4. Completion of Income Tax Return:
We have to choose form for filing the return. The most commonly used forms are: Form 2D (Saral): This is the form for entities other than companies; Form 2E (Naya Saral): This is individuals and Hindu Undivided Families (HUFs) not having business income or capital gains or agricultural income. PAN is a mandatory parameter without which return is not accepted.

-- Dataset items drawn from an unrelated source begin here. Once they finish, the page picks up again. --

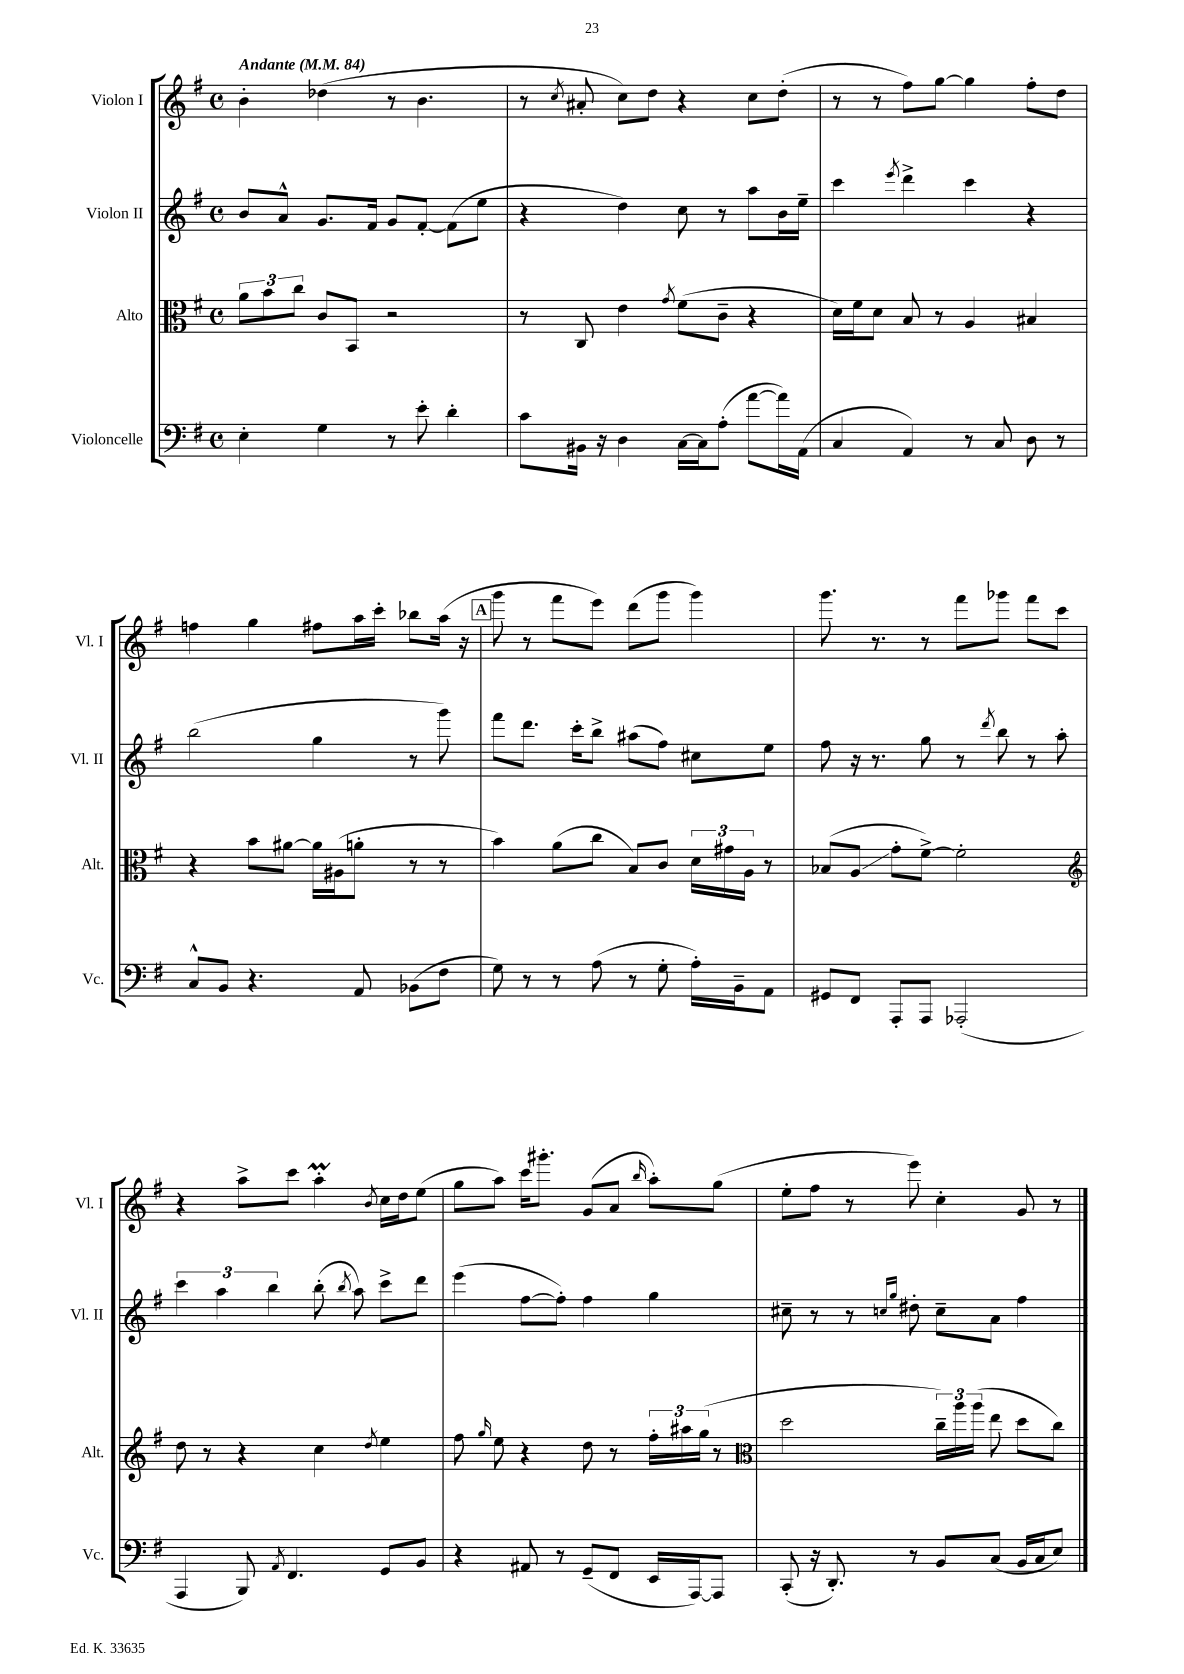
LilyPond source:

<<
\new StaffGroup <<
\new Staff = "s0" \with { instrumentName = "Violon I" shortInstrumentName = "Vl. I" } {
    \clef treble \key g \major \defaultTimeSignature \time 4/4 \tempo "Andante" 4 = 84
    \autoBeamOff b'4-. des''4( r8 b'4. |
    r8 \acciaccatura { c''8 } ais'8-. c''8[) d''8] r4 c''8[ d''8]-.( |
    r8 r8 fis''8[) g''8]~ g''4 fis''8[-. d''8] |
    f''4 g''4 fis''8[ a''16 c'''16]-. bes''8[ a''16]( r16 |
    \mark \markup { \box "A" } g'''8 r8 fis'''8[ e'''8]) d'''8[( g'''8] g'''4) |
    g'''8. r8. r8 fis'''8[ ges'''8] fis'''8[ c'''8] |
    r4 a''8[-> c'''8] a''4-.\prall \acciaccatura { b'8 } c''16[ d''16 e''8]( |
    g''8[ a''8]) c'''16[ gis'''8.]-. g'8[( a'8] \grace { b''16 } a''8[-.) g''8]( |
    e''8[-. fis''8] r8 e'''8) c''4-. g'8 r8 \bar "|." |
}
\new Staff = "s1" \with { instrumentName = "Violon II" shortInstrumentName = "Vl. II" } {
    \clef treble \key g \major \defaultTimeSignature \time 4/4
    \autoBeamOff b'8[ a'8]-^ g'8.[ fis'16] g'8[ fis'8]~-. fis'8[( e''8] |
    r4 d''4) c''8 r8 a''8[ b'16 e''16]-- |
    c'''4 \acciaccatura { e'''8 } d'''4-> c'''4 r4 |
    b''2( g''4 r8 g'''8) |
    \mark \markup { \box "A" } fis'''8[ d'''8.] c'''16[-. b''8]-> ais''8[( fis''8]) cis''8[ e''8] |
    fis''8 r16 r8. g''8 r8 \acciaccatura { d'''8 } b''8 r8 a''8-. |
    \tuplet 3/2 { c'''4 a''4 b''4 } b''8-.( \acciaccatura { b''8 } a''8) c'''8[-> d'''8] |
    e'''4( fis''8[~ fis''8]-.) fis''4 g''4 |
    cis''8-- r8 r8 \grace { c''16[ g''16] } dis''8-. c''8[-- a'8] fis''4 \bar "|." |
}
\new Staff = "s2" \with { instrumentName = "Alto" shortInstrumentName = "Alt." } {
    \clef alto \key g \major \defaultTimeSignature \time 4/4
    \autoBeamOff \tuplet 3/2 { a'8[ b'8 c''8] } c'8[ b,8] r2 |
    r8 c8 e'4 \acciaccatura { g'8 } fis'8[( c'8]-- r4 |
    d'16[) fis'16 d'8] b8 r8 a4 bis4 |
    r4 b'8[ ais'8]~ ais'16[ ais16( a'8]-. r8 r8 |
    \mark \markup { \box "A" } b'4) a'8[( c''8] b8[) c'8] \tuplet 3/2 { d'16[ gis'16 a16] } r8 |
    bes8[( a8]\glissando g'8[-. fis'8]~->) fis'2-. |
    \clef treble d''8 r8 r4 c''4 \acciaccatura { d''8 } e''4 |
    fis''8 \grace { g''16 } e''8 r4 d''8 r8 \tuplet 3/2 { fis''16[-. ais''16 g''16]( } r8 |
    \clef alto d''2 \tuplet 3/2 { c''16[--) a''16 a''16]( } e''8 d''8[ c''8]) \bar "|." |
}
\new Staff = "s3" \with { instrumentName = "Violoncelle" shortInstrumentName = "Vc." } {
    \clef bass \key g \major \defaultTimeSignature \time 4/4
    \autoBeamOff e4-. g4 r8 e'8-. d'4-. |
    c'8[ bis,16] r16 d4 c16[~ c16 a8]-.( a'8[~ a'16) a,16]( |
    c4 a,4) r8 c8 d8 r8 |
    c8[-^ b,8] r4. a,8 bes,8[( fis8] |
    \mark \markup { \box "A" } g8) r8 r8 a8( r8 g8-. a16[-.) b,16-- a,8] |
    gis,8[ fis,8] a,,8[-. a,,8] aes,,2-.( |
    a,,4 b,,8) \acciaccatura { a,8 } fis,4. g,8[ b,8] |
    r4 ais,8 r8 g,8[--( fis,8] e,16[ a,,16~) a,,8] |
    c,8-.( r16 d,8.-.) r8 b,8[ c8]( b,16[ c16 e8]) \bar "|." |
}
>>
>>
\layout { \context { \Score \remove "Bar_number_engraver" } }
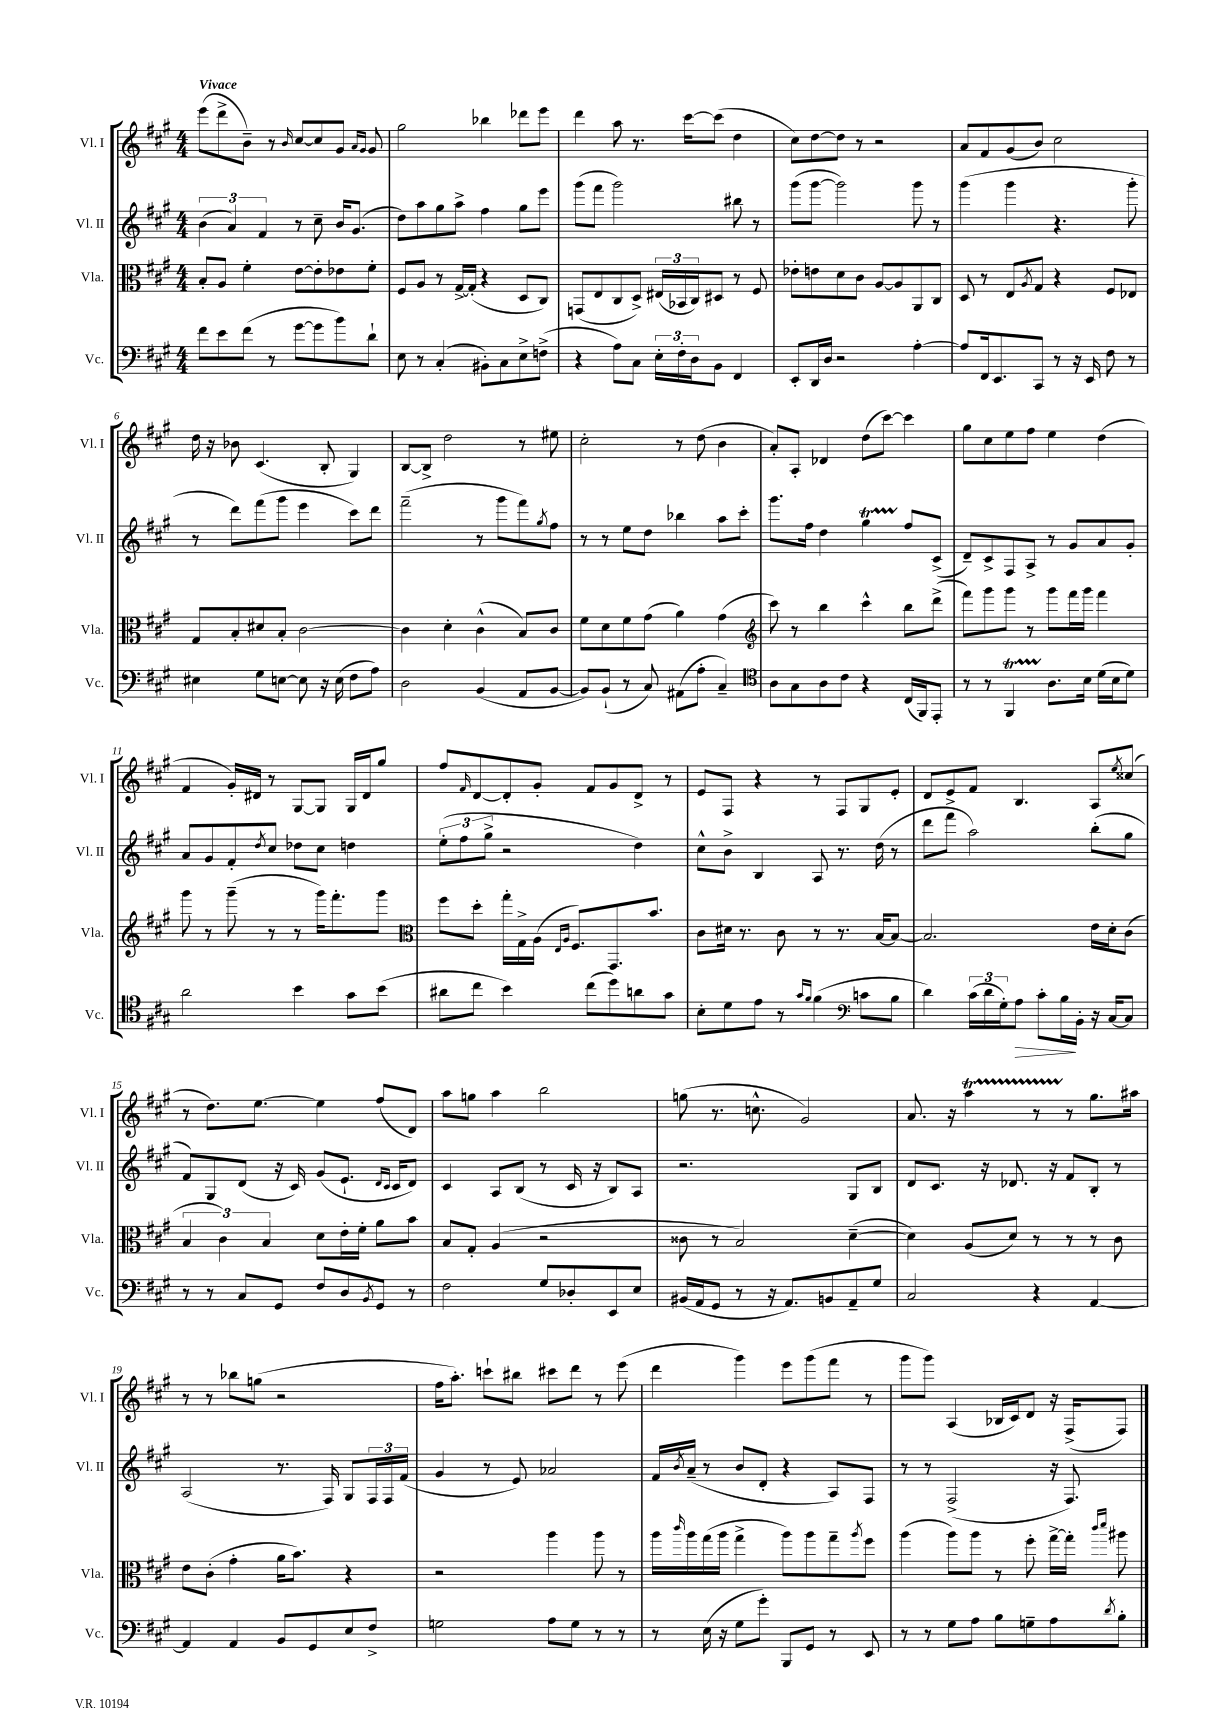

There is a penalty of Rs 10,000 for misquoting PAN. 5. Proofs and Documentation:
Documentation required should be furnished and proper which includes: • Return of income, duly filled in and completed. • Computation of total income, if required. • Proof of taxes paid (original copy of Form 16, advance tax and self-assessment tax challan etc.)
If you do not attach these documents, the tax authorities might treat your return of income as defective. These should be corrected within a provided time period of 15 days
In addition, you need to file proofs of investments/payments made to claim deductions such as the following: • Original copies of donation receipts. • Proof of investment in PPF, LIC, NSC, pension plans. • Receipt for payment of mediclaim. • Original certificate for housing loan interest.
6. Filing Your Income Tax Return:
These steps have no meaning till the return of income has actually been filed. The due date for filing the return of income is 31 July.
7. Revised Return:
You can revise your returns if you have made some mistakes which need to be corrected within the assessment year.
8. Late Return Filing:
One can file late returns within one year from the end of the assessment year. Interest is payable on the unpaid amount of tax. A penalty of Rs 5,000 is applied if the income-tax return is not paid before the end of the assessment year.
So be sure you file your returns and not to be penalized under Indian Government Laws.